Welcome
In May of 2018, I received an M.S. degree in Data Visualization from Parsons School of Design. After completing my degree, I became a fellow for the Zolberg Institute on Migration and Mobility and worked for the International Rescue Committee in the Middle East. Currently, I am working as a Data Scientist at New American Economy, a bipartisan research and advocacy organization fighting for smart federal, state, and local immigration policies. This portfolio includes several data visualization projects that I completed as a professional data scientist and graduate student.
Aging Workforce
From our biggest cities to the heartland, immigration is increasingly important in keeping many parts of America growing. I designed this data visualization as a data scientist at New American Economy. The purpose of this data interactive is to highlight the importance of immigrants in the U.S. workforce by breaking down population data by age for every year between 2000 and 2018
Immigrant Essential workers at Risk
Many immigrants serve as frontline medical and essential workers in our nation’s response to the COVID-19 crisis. This data interactive highlights the occupations most at risk of coronavirus infection by taking into account the worker’s physical contact with others and on-the-job exposure to disease and infection. Using these same measures, we examine how many of these jobs are also jobs in which immigrant workers tend to work at higher rates.
New American Fortune 500
Immigrant entrepreneurs have long been an important part of America’s economic success story. Some of the largest and most recognizable American companies were founded by immigrants or the children of immigrants, including household names such as Apple and Costco, as well as newcomers to the Fortune 500 list like TD Ameritrade and Corteva.
Stem Education
Using unsupervised machine learning (K-means clustering) and natural language processing, I identified seven professional identity themes of 466 math and science teachers.
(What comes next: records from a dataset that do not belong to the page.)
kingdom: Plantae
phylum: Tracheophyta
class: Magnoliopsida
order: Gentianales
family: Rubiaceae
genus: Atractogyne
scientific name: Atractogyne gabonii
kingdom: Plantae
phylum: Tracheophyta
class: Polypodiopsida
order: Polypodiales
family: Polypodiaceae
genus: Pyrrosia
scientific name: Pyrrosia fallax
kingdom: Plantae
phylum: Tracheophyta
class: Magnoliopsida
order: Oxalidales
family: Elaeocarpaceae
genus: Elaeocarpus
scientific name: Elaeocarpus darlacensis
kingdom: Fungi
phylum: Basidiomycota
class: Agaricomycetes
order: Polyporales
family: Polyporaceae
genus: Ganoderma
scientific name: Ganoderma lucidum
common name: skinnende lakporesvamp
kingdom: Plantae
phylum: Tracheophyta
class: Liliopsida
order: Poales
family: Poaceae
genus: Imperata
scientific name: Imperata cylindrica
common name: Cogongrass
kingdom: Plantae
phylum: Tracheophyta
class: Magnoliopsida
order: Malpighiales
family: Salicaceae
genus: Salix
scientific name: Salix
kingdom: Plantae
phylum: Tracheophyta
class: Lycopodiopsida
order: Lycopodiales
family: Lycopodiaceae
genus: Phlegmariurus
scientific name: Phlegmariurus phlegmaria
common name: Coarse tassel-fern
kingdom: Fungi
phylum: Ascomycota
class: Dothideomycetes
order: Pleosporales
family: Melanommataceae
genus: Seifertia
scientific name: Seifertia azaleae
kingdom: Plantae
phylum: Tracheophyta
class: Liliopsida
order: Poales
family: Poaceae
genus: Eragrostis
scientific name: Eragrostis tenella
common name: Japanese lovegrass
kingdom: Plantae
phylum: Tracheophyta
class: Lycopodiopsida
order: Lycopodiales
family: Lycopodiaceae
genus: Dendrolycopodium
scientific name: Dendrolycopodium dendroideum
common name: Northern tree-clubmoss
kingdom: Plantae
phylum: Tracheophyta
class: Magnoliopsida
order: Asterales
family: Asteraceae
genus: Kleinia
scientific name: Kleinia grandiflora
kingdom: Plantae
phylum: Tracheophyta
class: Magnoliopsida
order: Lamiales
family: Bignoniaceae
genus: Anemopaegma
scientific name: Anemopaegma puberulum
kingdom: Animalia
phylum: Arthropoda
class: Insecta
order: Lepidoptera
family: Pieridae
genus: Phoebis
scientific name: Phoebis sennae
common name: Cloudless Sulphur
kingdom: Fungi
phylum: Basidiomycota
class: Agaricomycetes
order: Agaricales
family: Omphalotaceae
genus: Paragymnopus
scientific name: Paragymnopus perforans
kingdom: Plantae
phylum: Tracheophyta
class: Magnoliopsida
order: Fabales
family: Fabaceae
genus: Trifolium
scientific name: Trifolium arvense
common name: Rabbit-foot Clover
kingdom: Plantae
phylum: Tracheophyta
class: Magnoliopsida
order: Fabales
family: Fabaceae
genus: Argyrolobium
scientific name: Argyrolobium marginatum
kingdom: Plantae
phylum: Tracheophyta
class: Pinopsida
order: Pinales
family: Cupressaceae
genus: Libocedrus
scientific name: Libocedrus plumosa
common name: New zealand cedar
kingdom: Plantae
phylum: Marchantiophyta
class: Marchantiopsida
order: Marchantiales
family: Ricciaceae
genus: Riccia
Jordan’s Refugee Population
Jordan (population 9.7 million) serves an important role for the international community by receiving high numbers of refugees from the region. This visualization allows the user to explore both the population size and percentages of these populations for the eleven countries with the highest levels of migration from 1991-2016.
syrian Refugee Healthcare
As part of my Zolberg Fellowship, I studied the healthcare seeking behavior of Syrian refugees living in Jordan. The purpose of my study was to describe how urban Syrian refugees make healthcare decisions for themselves and their family members while navigating through a fragmented healthcare system. This visualization organizes the comments from interviews and focus groups from my study. I wrote several entries about my experience in Jordan on my blog.
UNDP Project
In Fall of 2017, I developed and presented an interactive web-based data visualization using D3 for the United Nations Development Programme that highlighted the differences in education between males and females in sub-Saharan Africa.
Shadow Lines
In Spring of 2018, I worked with NYU’s Museum Studies Program using GIS data to design interactive maps that locate Native American artifacts for three tribal communities within the U.S. Three prototypes were created using three different GIS visualization tools.
Entrepreneur Genome
For The New School Entrepreneur Genome Project, I used JavaScript to collect data from LinkedIn to create an interactive data visualization with D3 to identify common titles of over 1800 New School alumni entrepreneurs as initial steps to a multi-year research project with a goal to create a website that highlights the social and cultural influences of New School alumni who became entrepreneurs.
World's Best City
This project visualizes city quality of life indices to help the user decide and choose the world's best city. Fourteen cities were selected for this project based on three popular top ten lists: Conde Nast Traveler, Economist Intelligence Unit, and Pricewaterhouse Cooper. Once selected, eight indices from Numbeo’s Quality of Life Quarterly Report and the United Nations were used to create radar graphs for each city.